ERIC Number: ED411331
Record Type: RIE
Publication Date: 1996
Is Youth Violence Just Another Fact of Life? Some Kids Resilient; Some Kids at Risk. Clarifying the Debate: Psychology Exmaines the Issues.
American Psychological Association, Washington, DC.
Psychological research has demonstrated that violence is learned, and it has identified some factors that put children at risk of perpetrating or being victimized by violence. Because aggression is often learned at an early age, prevention programs that start early in childhood and continue throughout adolescence have the best chance for success. Some children demonstrate resilience, almost from birth, that protects them from becoming violent or that makes them less vulnerable to the effects of violence. Psychological research suggests that resilience can be cultivated by early experiences that counter the negative effects of violence. These experiences, which include positive role models and events that develop self-esteem and hope for the future, promote a sense that one is in control of one's own life and can cope with whatever may happen. Research has indicated that exposure to televised violence is one of the significant causes of violence in our society. Exposure through television is but one of the ways violence is taught, but in any case, the process by which violence is taught is circular, beginning with the family and coming home to the next generation. Youth violence prevention programs must start early, educate parents and other caregivers, consider the spectrum of antisocial behavior, and include numerous components of the child's environment. (Contains 14 references.) (SLD)

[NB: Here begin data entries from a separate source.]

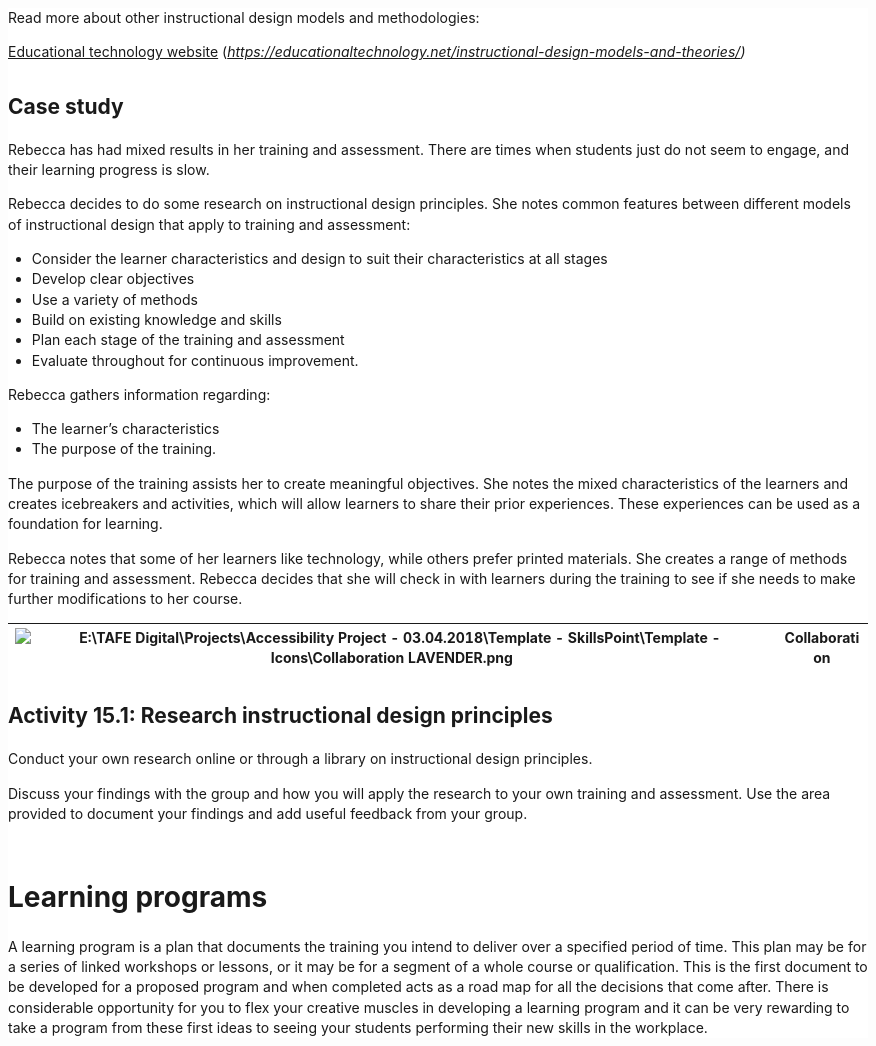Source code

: Read more about other instructional design models and methodologies:

[Educational technology website](https://educationaltechnology.net/instructional-design-models-and-theories/) (*https://educationaltechnology.net/instructional-design-models-and-theories/)*

## Case study

Rebecca has had mixed results in her training and assessment. There are times when students just do not seem to engage, and their learning progress is slow.

Rebecca decides to do some research on instructional design principles. She notes common features between different models of instructional design that apply to training and assessment:

-   Consider the learner characteristics and design to suit their characteristics at all stages
-   Develop clear objectives
-   Use a variety of methods
-   Build on existing knowledge and skills
-   Plan each stage of the training and assessment
-   Evaluate throughout for continuous improvement.

Rebecca gathers information regarding:

-   The learner’s characteristics
-   The purpose of the training.

The purpose of the training assists her to create meaningful objectives. She notes the mixed characteristics of the learners and creates icebreakers and activities, which will allow learners to share their prior experiences. These experiences can be used as a foundation for learning.

Rebecca notes that some of her learners like technology, while others prefer printed materials. She creates a range of methods for training and assessment. Rebecca decides that she will check in with learners during the training to see if she needs to make further modifications to her course.

| ![E:\\TAFE Digital\\Projects\\Accessibility Project - 03.04.2018\\Template - SkillsPoint\\Template - Icons\\Collaboration LAVENDER.png](media/87f26df4f87ffbfe6997be5a83ab0426.png) | Collaboration |
|-------------------------------------------------------------------------------------------------------------------------------------------------------------------------------------|---------------|

## Activity 15.1: Research instructional design principles

Conduct your own research online or through a library on instructional design principles.

Discuss your findings with the group and how you will apply the research to your own training and assessment. Use the area provided to document your findings and add useful feedback from your group.

|   |
|---|

# Learning programs

A learning program is a plan that documents the training you intend to deliver over a specified period of time. This plan may be for a series of linked workshops or lessons, or it may be for a segment of a whole course or qualification. This is the first document to be developed for a proposed program and when completed acts as a road map for all the decisions that come after. There is considerable opportunity for you to flex your creative muscles in developing a learning program and it can be very rewarding to take a program from these first ideas to seeing your students performing their new skills in the workplace.
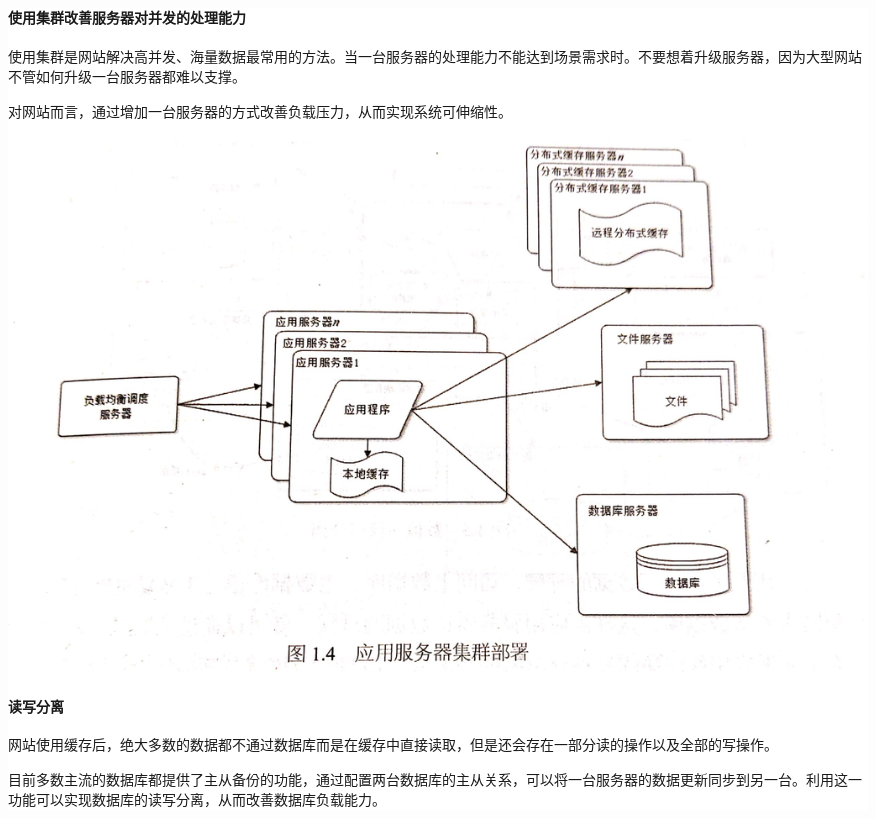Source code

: 

#### 使用集群改善服务器对并发的处理能力

​	使用集群是网站解决高并发、海量数据最常用的方法。当一台服务器的处理能力不能达到场景需求时。不要想着升级服务器，因为大型网站不管如何升级一台服务器都难以支撑。

​	对网站而言，通过增加一台服务器的方式改善负载压力，从而实现系统可伸缩性。

![1556448907971](../static/1556448907971.png)





#### 读写分离

​	网站使用缓存后，绝大多数的数据都不通过数据库而是在缓存中直接读取，但是还会存在一部分读的操作以及全部的写操作。

​	目前多数主流的数据库都提供了主从备份的功能，通过配置两台数据库的主从关系，可以将一台服务器的数据更新同步到另一台。利用这一功能可以实现数据库的读写分离，从而改善数据库负载能力。

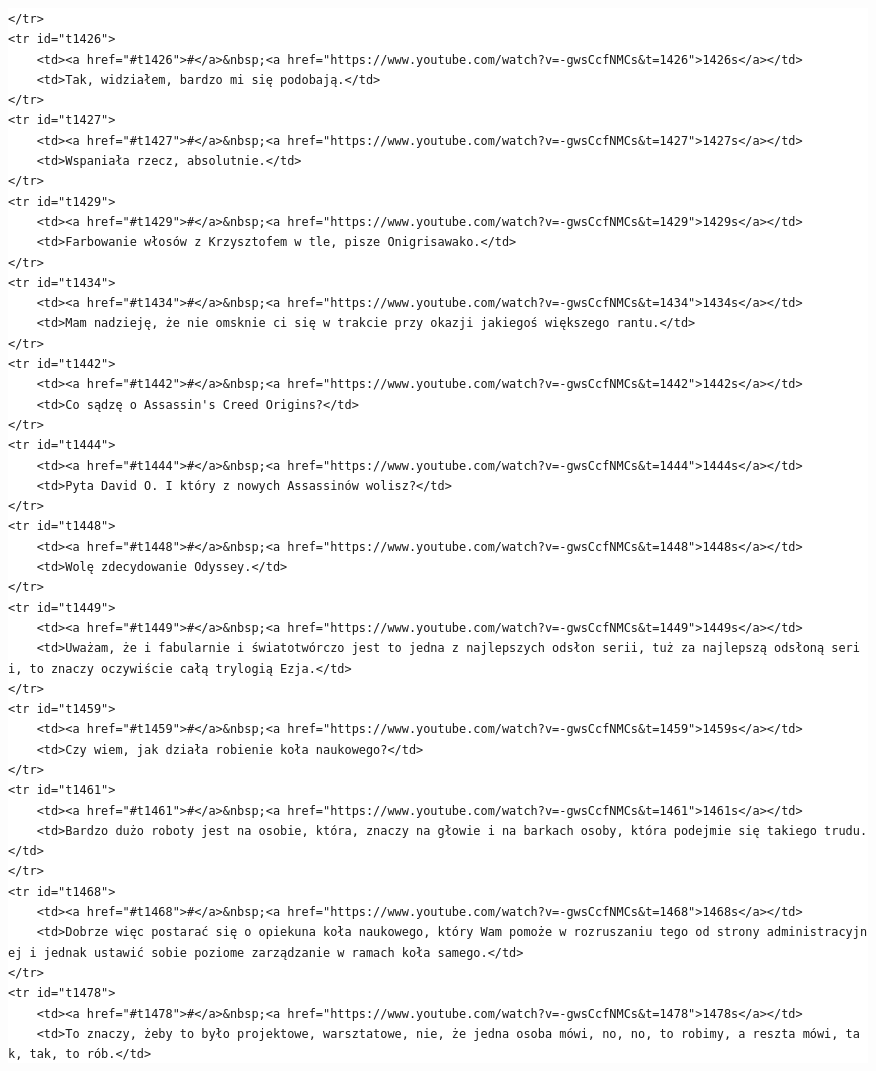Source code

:     </tr>
    <tr id="t1426">
        <td><a href="#t1426">#</a>&nbsp;<a href="https://www.youtube.com/watch?v=-gwsCcfNMCs&t=1426">1426s</a></td>
        <td>Tak, widziałem, bardzo mi się podobają.</td>
    </tr>
    <tr id="t1427">
        <td><a href="#t1427">#</a>&nbsp;<a href="https://www.youtube.com/watch?v=-gwsCcfNMCs&t=1427">1427s</a></td>
        <td>Wspaniała rzecz, absolutnie.</td>
    </tr>
    <tr id="t1429">
        <td><a href="#t1429">#</a>&nbsp;<a href="https://www.youtube.com/watch?v=-gwsCcfNMCs&t=1429">1429s</a></td>
        <td>Farbowanie włosów z Krzysztofem w tle, pisze Onigrisawako.</td>
    </tr>
    <tr id="t1434">
        <td><a href="#t1434">#</a>&nbsp;<a href="https://www.youtube.com/watch?v=-gwsCcfNMCs&t=1434">1434s</a></td>
        <td>Mam nadzieję, że nie omsknie ci się w trakcie przy okazji jakiegoś większego rantu.</td>
    </tr>
    <tr id="t1442">
        <td><a href="#t1442">#</a>&nbsp;<a href="https://www.youtube.com/watch?v=-gwsCcfNMCs&t=1442">1442s</a></td>
        <td>Co sądzę o Assassin's Creed Origins?</td>
    </tr>
    <tr id="t1444">
        <td><a href="#t1444">#</a>&nbsp;<a href="https://www.youtube.com/watch?v=-gwsCcfNMCs&t=1444">1444s</a></td>
        <td>Pyta David O. I który z nowych Assassinów wolisz?</td>
    </tr>
    <tr id="t1448">
        <td><a href="#t1448">#</a>&nbsp;<a href="https://www.youtube.com/watch?v=-gwsCcfNMCs&t=1448">1448s</a></td>
        <td>Wolę zdecydowanie Odyssey.</td>
    </tr>
    <tr id="t1449">
        <td><a href="#t1449">#</a>&nbsp;<a href="https://www.youtube.com/watch?v=-gwsCcfNMCs&t=1449">1449s</a></td>
        <td>Uważam, że i fabularnie i światotwórczo jest to jedna z najlepszych odsłon serii, tuż za najlepszą odsłoną serii, to znaczy oczywiście całą trylogią Ezja.</td>
    </tr>
    <tr id="t1459">
        <td><a href="#t1459">#</a>&nbsp;<a href="https://www.youtube.com/watch?v=-gwsCcfNMCs&t=1459">1459s</a></td>
        <td>Czy wiem, jak działa robienie koła naukowego?</td>
    </tr>
    <tr id="t1461">
        <td><a href="#t1461">#</a>&nbsp;<a href="https://www.youtube.com/watch?v=-gwsCcfNMCs&t=1461">1461s</a></td>
        <td>Bardzo dużo roboty jest na osobie, która, znaczy na głowie i na barkach osoby, która podejmie się takiego trudu.</td>
    </tr>
    <tr id="t1468">
        <td><a href="#t1468">#</a>&nbsp;<a href="https://www.youtube.com/watch?v=-gwsCcfNMCs&t=1468">1468s</a></td>
        <td>Dobrze więc postarać się o opiekuna koła naukowego, który Wam pomoże w rozruszaniu tego od strony administracyjnej i jednak ustawić sobie poziome zarządzanie w ramach koła samego.</td>
    </tr>
    <tr id="t1478">
        <td><a href="#t1478">#</a>&nbsp;<a href="https://www.youtube.com/watch?v=-gwsCcfNMCs&t=1478">1478s</a></td>
        <td>To znaczy, żeby to było projektowe, warsztatowe, nie, że jedna osoba mówi, no, no, to robimy, a reszta mówi, tak, tak, to rób.</td>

Descriptors: Aggression, Early Intervention, Elementary Secondary Education, Family Influence, High Risk Students, Prevention, Program Development, Resilience (Personality), Role Models, School Safety, Self Esteem, Urban Schools, Victims of Crime, Violence
American Psychological Association, 750 First Street, N.E., Washington, DC 20002.
Publication Type: Reports - Evaluative
Education Level: N/A
Authoring Institution: American Psychological Association, Washington, DC.
Note: A joint project of the APA Office of Public Communications and the Office of Public Policy.